WHAT THE TASK REQUIRES: Your task is to repeat the entries underneath exactly, minus the pictures.

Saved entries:

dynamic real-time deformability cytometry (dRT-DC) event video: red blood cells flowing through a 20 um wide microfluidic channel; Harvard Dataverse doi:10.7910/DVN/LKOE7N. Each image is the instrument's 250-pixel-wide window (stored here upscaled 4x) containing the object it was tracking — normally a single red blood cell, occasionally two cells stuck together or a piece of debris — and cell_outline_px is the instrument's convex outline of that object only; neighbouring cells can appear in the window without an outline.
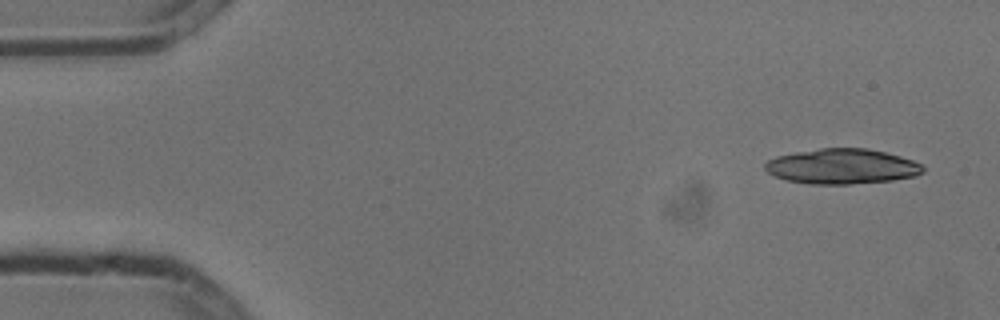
{"species": "common noctule bat (a hibernating species)", "species_latin": "Nyctalus noctula", "temperature_condition": "cold", "stored_images_in_passage": 4, "segment_of_instrument_passage": [2, 2], "camera_frame_rate_fps": 3000, "um_per_image_px": 0.085, "animal": {"sex": "male", "body_mass_g": 13.3}, "frame": {"image": 1, "passage_image": 4, "time_ms": 1.0, "image_size_px": [1000, 320], "cell_outline_px": [[924, 172], [916, 176], [892, 180], [848, 184], [808, 184], [784, 180], [768, 172], [764, 168], [764, 164], [768, 160], [776, 156], [796, 152], [820, 148], [868, 148], [900, 156], [912, 160], [920, 164], [924, 168]], "centroid_in_image_um": [71.55, 14.14], "position_along_channel_um": 13.4, "area_um2": 32.37}}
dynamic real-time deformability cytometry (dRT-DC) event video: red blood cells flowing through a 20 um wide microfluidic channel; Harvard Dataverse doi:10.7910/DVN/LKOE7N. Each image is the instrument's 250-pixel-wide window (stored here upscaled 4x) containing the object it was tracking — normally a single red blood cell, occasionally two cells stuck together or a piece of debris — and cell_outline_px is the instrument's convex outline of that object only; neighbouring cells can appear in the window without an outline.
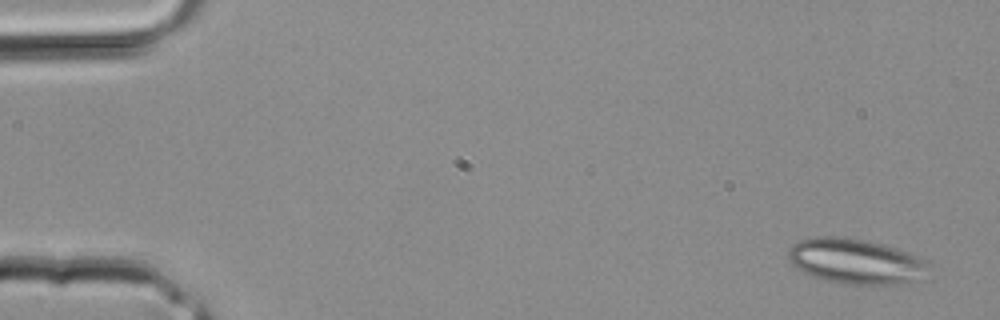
{"species": "common noctule bat (a hibernating species)", "species_latin": "Nyctalus noctula", "temperature_condition": "room temperature", "stored_images_in_passage": 3, "camera_frame_rate_fps": 3000, "um_per_image_px": 0.085, "animal": {"sex": "male", "body_mass_g": 20.4}, "frame": {"image": 1, "passage_image": 1, "time_ms": 0.0, "image_size_px": [1000, 320], "cell_outline_px": [[928, 260], [920, 280], [908, 284], [852, 284], [824, 280], [804, 272], [792, 264], [788, 260], [788, 252], [792, 244], [800, 240], [816, 236], [844, 236], [864, 240], [896, 248], [908, 252]], "centroid_in_image_um": [72.72, 22.2], "position_along_channel_um": 12.3, "area_um2": 36.82}}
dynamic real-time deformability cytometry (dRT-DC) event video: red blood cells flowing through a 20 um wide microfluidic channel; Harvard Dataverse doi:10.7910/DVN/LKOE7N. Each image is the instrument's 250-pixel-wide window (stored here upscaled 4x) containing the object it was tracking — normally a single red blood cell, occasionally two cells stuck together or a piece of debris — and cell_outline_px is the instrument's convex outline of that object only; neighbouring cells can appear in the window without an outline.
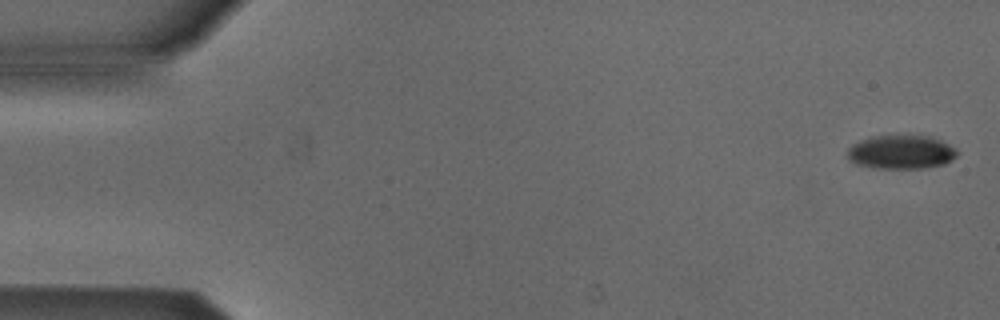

EXPECTED ANSWER:
dynamic real-time deformability cytometry (dRT-DC) event video: red blood cells flowing through a 20 um wide microfluidic channel; Harvard Dataverse doi:10.7910/DVN/LKOE7N. Each image is the instrument's 250-pixel-wide window (stored here upscaled 4x) containing the object it was tracking — normally a single red blood cell, occasionally two cells stuck together or a piece of debris — and cell_outline_px is the instrument's convex outline of that object only; neighbouring cells can appear in the window without an outline.
{"species": "common noctule bat (a hibernating species)", "species_latin": "Nyctalus noctula", "temperature_condition": "cold", "stored_images_in_passage": 4, "segment_of_instrument_passage": [2, 2], "camera_frame_rate_fps": 3000, "um_per_image_px": 0.085, "animal": {"sex": "male", "body_mass_g": 13.3}, "frame": {"image": 1, "passage_image": 4, "time_ms": 1.0, "image_size_px": [1000, 320], "cell_outline_px": [[924, 172], [916, 176], [892, 180], [848, 184], [808, 184], [784, 180], [768, 172], [764, 168], [764, 164], [768, 160], [776, 156], [796, 152], [820, 148], [868, 148], [900, 156], [912, 160], [920, 164], [924, 168]], "centroid_in_image_um": [71.55, 14.14], "position_along_channel_um": 13.4, "area_um2": 32.37}}
dynamic real-time deformability cytometry (dRT-DC) event video: red blood cells flowing through a 20 um wide microfluidic channel; Harvard Dataverse doi:10.7910/DVN/LKOE7N. Each image is the instrument's 250-pixel-wide window (stored here upscaled 4x) containing the object it was tracking — normally a single red blood cell, occasionally two cells stuck together or a piece of debris — and cell_outline_px is the instrument's convex outline of that object only; neighbouring cells can appear in the window without an outline.
{"species": "common noctule bat (a hibernating species)", "species_latin": "Nyctalus noctula", "temperature_condition": "room temperature", "stored_images_in_passage": 3, "camera_frame_rate_fps": 3000, "um_per_image_px": 0.085, "animal": {"sex": "male", "body_mass_g": 20.4}, "frame": {"image": 1, "passage_image": 1, "time_ms": 0.0, "image_size_px": [1000, 320], "cell_outline_px": [[928, 260], [920, 280], [908, 284], [852, 284], [824, 280], [804, 272], [792, 264], [788, 260], [788, 252], [792, 244], [800, 240], [816, 236], [844, 236], [864, 240], [896, 248], [908, 252]], "centroid_in_image_um": [72.72, 22.2], "position_along_channel_um": 12.3, "area_um2": 36.82}}
dynamic real-time deformability cytometry (dRT-DC) event video: red blood cells flowing through a 20 um wide microfluidic channel; Harvard Dataverse doi:10.7910/DVN/LKOE7N. Each image is the instrument's 250-pixel-wide window (stored here upscaled 4x) containing the object it was tracking — normally a single red blood cell, occasionally two cells stuck together or a piece of debris — and cell_outline_px is the instrument's convex outline of that object only; neighbouring cells can appear in the window without an outline.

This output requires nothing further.